Federici legitimized housework and domestic work as a site of class struggle for working-class women. So while it is not exactly emotional labor to do your boyfriend’s laundry, the task is a gendered one that socialists have long analyzed.
In the 1970s and 1980s, Marxist feminists like Federici and Angela Davis debated the best way to fight against this gendered work: through demanding wages for it, or through its socialization into a communal activity. Davis argued in her classic book Women, Race and Class that women of color, particularly black women and immigrant women, had been paid for the domestic work they had done as maids, nannies, and domestic workers, and yet were no closer to their own liberation. She writes that instead of wages for housework, “What is needed, of course, are new social institutions to assume a good portion of the housewife’s old duties.”
More recently, socialist feminists like Tithi Bhattacharya have theorized the idea of social reproduction, which includes the things needed for workers to be able to work every day — to “reproduce” ourselves. We need clean clothes and food and, eventually, new workers.
The work associated with social reproduction — from the home, to birthing and parenting and teaching those who will become workers — is highly gendered and feminized. It’s often devalued, either literally by paying those who do it very little, as Davis describes, or by making it invisible, as Federici describes above.
Ideas around domestic work, gendered expectations of labor, and how to fight against women’s oppression are all valid for socialists to analyze. The issue is that none of those things are emotional labor.

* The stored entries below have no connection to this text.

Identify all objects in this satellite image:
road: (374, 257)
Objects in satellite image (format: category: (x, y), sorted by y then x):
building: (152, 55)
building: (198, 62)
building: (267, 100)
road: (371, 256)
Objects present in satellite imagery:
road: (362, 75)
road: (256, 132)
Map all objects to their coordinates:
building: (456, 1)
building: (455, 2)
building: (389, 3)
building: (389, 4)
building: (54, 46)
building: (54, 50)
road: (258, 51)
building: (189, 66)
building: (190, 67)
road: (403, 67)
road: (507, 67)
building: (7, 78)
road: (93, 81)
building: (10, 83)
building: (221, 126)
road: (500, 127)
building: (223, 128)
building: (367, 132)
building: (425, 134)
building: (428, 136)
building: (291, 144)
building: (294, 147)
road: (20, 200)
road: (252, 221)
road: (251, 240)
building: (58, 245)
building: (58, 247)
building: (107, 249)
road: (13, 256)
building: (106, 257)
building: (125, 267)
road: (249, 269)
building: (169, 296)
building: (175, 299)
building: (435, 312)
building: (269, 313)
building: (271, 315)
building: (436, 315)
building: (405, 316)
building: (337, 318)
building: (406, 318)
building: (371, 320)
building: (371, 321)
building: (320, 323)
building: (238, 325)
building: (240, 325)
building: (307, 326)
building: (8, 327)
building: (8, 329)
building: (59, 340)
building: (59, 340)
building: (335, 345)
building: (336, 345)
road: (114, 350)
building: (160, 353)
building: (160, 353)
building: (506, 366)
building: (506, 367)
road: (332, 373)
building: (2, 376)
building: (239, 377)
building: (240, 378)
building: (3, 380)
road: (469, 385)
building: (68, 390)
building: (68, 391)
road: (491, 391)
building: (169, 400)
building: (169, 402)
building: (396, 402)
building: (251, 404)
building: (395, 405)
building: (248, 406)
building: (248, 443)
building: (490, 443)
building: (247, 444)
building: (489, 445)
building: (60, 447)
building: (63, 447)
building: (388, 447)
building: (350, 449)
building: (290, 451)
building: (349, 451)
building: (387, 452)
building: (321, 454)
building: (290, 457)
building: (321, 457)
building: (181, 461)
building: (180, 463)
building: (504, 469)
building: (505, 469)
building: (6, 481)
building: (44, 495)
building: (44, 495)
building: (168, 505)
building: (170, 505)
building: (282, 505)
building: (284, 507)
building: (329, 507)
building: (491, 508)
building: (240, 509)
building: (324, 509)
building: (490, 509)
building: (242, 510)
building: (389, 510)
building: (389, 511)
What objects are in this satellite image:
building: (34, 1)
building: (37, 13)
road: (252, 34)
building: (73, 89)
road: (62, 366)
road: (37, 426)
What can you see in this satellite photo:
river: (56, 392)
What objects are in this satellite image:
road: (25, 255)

Why does the distinction matter? Because we need to have an accurate analysis of our conditions as workers, who our enemies are, and where our power lies.
A framework of emotional labor might inform the labor struggles of social workers and therapists — with emotionally draining jobs, these workers deserve to be compensated fairly and have lower caseloads in order to recover from intense workdays. It could inform the fights of food service workers — if they didn’t need to rely so heavily on tips and instead had a regular, hourly wage, the amount of emotional labor they would have to expend on the job would be reduced.
Emotional labor is a powerful concept. But when it’s used to keep score between friends and family rather than examine our relationship as workers of all kinds to what’s holding us back in society, it doesn’t bring us any closer to liberation.